• _本文抜粋_:
==========

従来のアドレスにも、当面は残しておきますが、できるだけこちらを利用していただければ幸いです。

 

組織における各種業務には文書が不可欠です。業務を円滑にするため、さまざまな文書やデータを効率的に管理することが重要です。そのための手段として、ハード・ソフト・コンテンツを機能的に組み合わせ、目的に応じて文書情報を有効に活用できるようにすることが「文書情報マネジメント」です。
 
文書情報マネジメントの重要性
 

文書情報にはさまざまな形式があります。
請求書や明細書など紙に印刷されフォルダにファイルされたもの、パソコンで作成しハードディスクなどに保管した電子データ、紙文書や写真などをスキャニングし、電子データとしたもの、電子メール、音声やビデオを記録したテープやディスク、インターネットで使われているWebページなど様々です。

==========

• _課題 1_: 文書情報マネジメントの本文のうち、「従来のアドレスにも、当面は残」から「文書情報にはさまざまな形式があります。」までの部分をそのまま書き写すこと。
• _課題 2_: 文書情報マネジメントについての本文を、最後の文の後から続けて書くこと。
データはこの作業には関係しない。

==========

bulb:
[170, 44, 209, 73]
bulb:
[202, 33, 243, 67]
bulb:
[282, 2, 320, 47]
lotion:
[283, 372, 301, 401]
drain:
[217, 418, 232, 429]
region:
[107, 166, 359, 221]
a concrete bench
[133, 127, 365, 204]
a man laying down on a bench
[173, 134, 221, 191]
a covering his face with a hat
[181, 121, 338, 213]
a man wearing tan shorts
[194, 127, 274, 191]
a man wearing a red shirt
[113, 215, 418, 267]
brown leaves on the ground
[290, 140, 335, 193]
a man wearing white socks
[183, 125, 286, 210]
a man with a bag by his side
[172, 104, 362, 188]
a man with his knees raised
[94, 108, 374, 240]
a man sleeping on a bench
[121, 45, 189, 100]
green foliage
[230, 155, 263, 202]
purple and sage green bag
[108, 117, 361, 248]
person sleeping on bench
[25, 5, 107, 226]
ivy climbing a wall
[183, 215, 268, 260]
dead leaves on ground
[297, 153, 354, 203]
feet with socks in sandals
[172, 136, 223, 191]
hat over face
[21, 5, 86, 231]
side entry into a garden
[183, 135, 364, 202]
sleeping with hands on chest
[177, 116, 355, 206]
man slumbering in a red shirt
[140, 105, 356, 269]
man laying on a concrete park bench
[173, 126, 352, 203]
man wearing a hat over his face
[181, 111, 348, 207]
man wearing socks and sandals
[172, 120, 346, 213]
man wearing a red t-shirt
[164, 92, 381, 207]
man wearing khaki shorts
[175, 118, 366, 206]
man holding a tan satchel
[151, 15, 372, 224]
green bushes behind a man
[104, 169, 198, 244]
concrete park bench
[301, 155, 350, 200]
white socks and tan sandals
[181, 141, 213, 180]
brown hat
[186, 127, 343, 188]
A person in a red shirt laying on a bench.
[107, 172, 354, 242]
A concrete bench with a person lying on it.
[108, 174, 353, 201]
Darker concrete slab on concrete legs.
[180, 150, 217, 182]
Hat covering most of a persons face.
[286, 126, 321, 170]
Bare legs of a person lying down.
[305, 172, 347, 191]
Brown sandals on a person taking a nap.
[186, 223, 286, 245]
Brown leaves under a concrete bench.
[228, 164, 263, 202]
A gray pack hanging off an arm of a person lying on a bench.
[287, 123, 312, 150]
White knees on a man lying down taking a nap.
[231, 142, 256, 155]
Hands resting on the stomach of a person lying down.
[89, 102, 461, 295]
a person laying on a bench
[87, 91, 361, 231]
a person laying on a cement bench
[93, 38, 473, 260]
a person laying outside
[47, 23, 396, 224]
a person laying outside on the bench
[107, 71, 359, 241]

==========

• _出力結果 1_:
従来のアドレスにも、当面は残しておきますが、できるだけこちらを利用していただければ幸いです。

 

組織における各種業務には文書が不可欠です。業務を円滑にするため、さまざまな文書やデータを効率的に管理することが重要です。そのための手段として、ハード・ソフト・コンテンツを機能的に組み合わせ、目的に応じて文書情報を有効に活用できるようにすることが「文書情報マネジメント」です。
 
文書情報マネジメントの重要性
 

文書情報にはさまざまな形式があります。

• _出力結果 2_:
いずれも企業にとって重要な情報資産です。これらの文書情報(コンテンツ)にはビジネス上の課題が多く含まれています。
日々増加する紙文書は、情報の検索性を低下させ、すばやい対応を行うことができません。また手作業による業務処理では、生産性は低いままとなってしまいます。電子データに関しても、例えば電子メールを正しく管理していないため、誤って削除してしまうなどの弊害も想定されます。

共通文書として管理・保管されていない文書情報は、迅速にアクセスできないだけでなく、存在そのものが知られていないために対応が遅れるなど、重要な情報資産が有効に活用されていないケースもよく見られます。一般に労働時間の3割は、情報を探すことに費やされていると言われています。

このような弊害をなくすため、文書情報を統一的に管理し、必要が生じたときにはすぐに対象となる文書を探し出すことがでるようにすることが大切です。急激な社会環境の変化に追従し、企業の競争力を高めることができるだけでなく、リスク管理に関しても、情報管理の重要性は増してきています。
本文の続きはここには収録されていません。